There was a great, white flash before Harlin’s eyes and he was sent spinning back under the force of the charge, a sharp ringing note singing in his ears, his heartbeat pulsing with a percussive rhythm beneath it.
All was white, pinprick stars growing and blossoming into pink and green flowers before his eyes as his head swam. A wicked pain boiled in the depths of his skull. Slowly the ringing ebbed, and he could hear muffled orders being shouted, though from whom he could not tell. His body felt numb, and a great weight lay atop him. The searing light in his eyes faded back into spots of pale luminescence, and then back again into fuzzy grey clouds of smoke.
He was on his back, two dead men lay across him, the weight of them in their mail driving the feeling from his limbs. His head throbbed and his ribs cried out in agony from where he had taken the force of the knights’ charge. Bruised, he prayed, not broken. He looked around slowly, letting his vision focus.
Their shield wall had been completely smashed apart. Around him his Shield Brothers lay dead, broken and dying. Black-clad bodies lay mangled, trampled, flattened and piled atop one another, surrounded by the burning, crumbling skeletons of tents. The knights had moved on, it seemed, satisfied they had been utterly crushed. The sounds of fighting were fewer now, more distant, less engaged.
The Blackshield Dogs were finished, defeated. The fact smothered the last bit of fight left in him. He closed his eyes and tried to drive the pain from his head, arms and legs dead and numb.
Footsteps c
ame nearby. He lay still, struggling to breath beneath the weight of two dead men in armour. His head began to feel light again. His eyes rolled beneath their lids, vision blurring, refocussing, blurring again.
‘Harlin,’ a voice grunted, the edge of pain in it. He opened his eyes, thinking he was hallucinating, not believing whose face it was he saw before him.
‘Anselm.’ His friend stood over him, his features dimly cut by the flames around them. He was upside down, Harlin thought stupidly, as his face swam and swelled and shrank. He vanished from sight.

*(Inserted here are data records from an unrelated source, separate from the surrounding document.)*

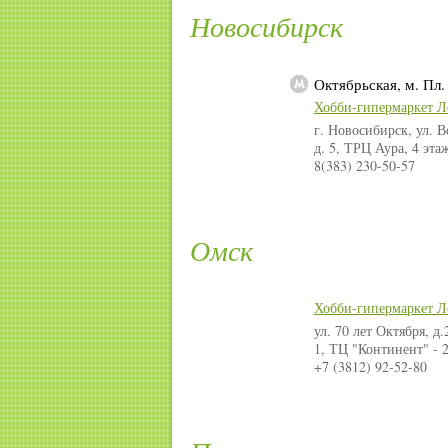
Новосибирск
Октябрьская, м. Пл.
Хобби-гипермаркет Л
г. Новосибирск, ул. В
д. 5, ТРЦ Аура, 4 эта
8(383) 230-50-57
Омск
Хобби-гипермаркет Л
ул. 70 лет Октября, д.
1, ТЦ "Континент" - 
+7 (3812) 92-52-80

He heard a grunt of effort and the weight atop him lessened greatly. He sucked in air like a drowning man brought back from the cusp of death. Another grunt, and blood flowed back suddenly to every limb, setting them ablaze with pins and needles. He curled to his side with sudden pain and retched dryly, the sensation almost a relief.

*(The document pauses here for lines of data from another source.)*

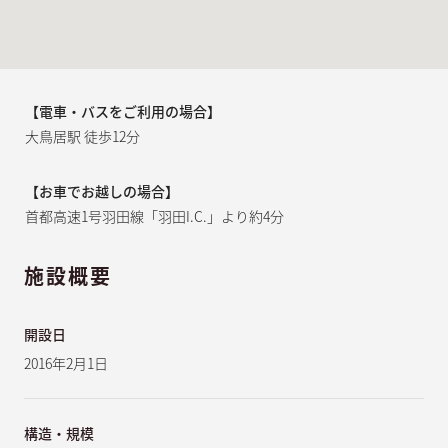
【電車・バスをご利用の場合】
大鳥居駅 徒歩12分
【お車でお越しの場合】
首都高速1号羽田線「羽田I.C.」より約4分
施設概要
開設日
2016年2月1日
構造・規模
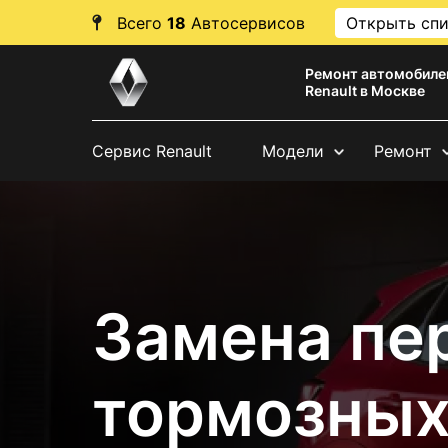
Всего
18
Автосервисов
Открыть сп
Ремонт автомобиле
Renault в Москве
Сервис Renault
Модели
Ремонт
Замена пе
тормозных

‘Come on,’ he heard his friend say. ‘Can you stand? On your feet, lad.’ Anselm’s thick gloved hands took him under each arm and helped Harlin raise himself to a sitting position, his legs too weak to do anything else. Anselm crouched beside him, holding a wound to his side and wincing, he noticed. His face was blood splattered, a cut on his eyebrow leaked steadily and his nose looked broken beneath the bent guard on his helm.

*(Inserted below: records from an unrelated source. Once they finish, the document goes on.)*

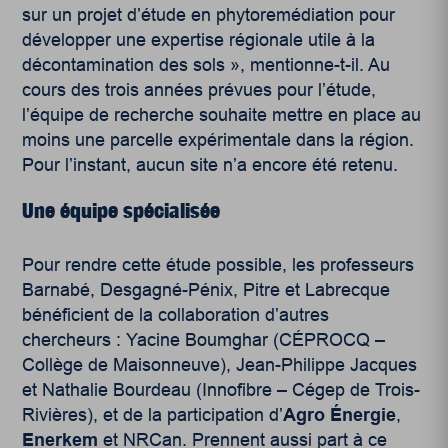
sur un projet d’étude en phytoremédiation pour
développer une expertise régionale utile à la
décontamination des sols », mentionne-t-il. Au
cours des trois années prévues pour l’étude,
l’équipe de recherche souhaite mettre en place au
moins une parcelle expérimentale dans la région.
Pour l’instant, aucun site n’a encore été retenu.
Une équipe spécialisée
Pour rendre cette étude possible, les professeurs
Barnabé, Desgagné-Pénix, Pitre et Labrecque
bénéficient de la collaboration d’autres
chercheurs : Yacine Boumghar (CÉPROCQ –
Collège de Maisonneuve), Jean-Philippe Jacques
et Nathalie Bourdeau (Innofibre – Cégep de Trois-
Rivières), et de la participation d’
Agro Énergie
,
Enerkem
et NRCan. Prennent aussi part à ce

‘What happened, Anselm?’ he uttered, looking at the casualties around them. Anselm shook his head gravely.
‘Flying wedge,’ he spat, ‘must have been a hundred of the bastards, went through us like cock-rot in a whorehouse.’ Harlin felt numb again. He closed his eyes and stumbled to his feet.
‘What of Arnulf?’ he asked.
‘No idea. They got nearly all of us, the southern cunts. Broke my fucking ribs and face.’ Harlin felt his hand moved to rub his own wounded ribs in sympathy as he watched Anselm rise awkwardly. ‘We’re done for, Harlin,’ he went on, his voice softening. ‘A handful got away, maybe, they made for the horses and fled, I think. You weren’t out too long, few minutes perhaps, all it took. It’s over. We have to move, they’ll be looking for survivors soon and I’m not up for taking another charge like that with just two of us.’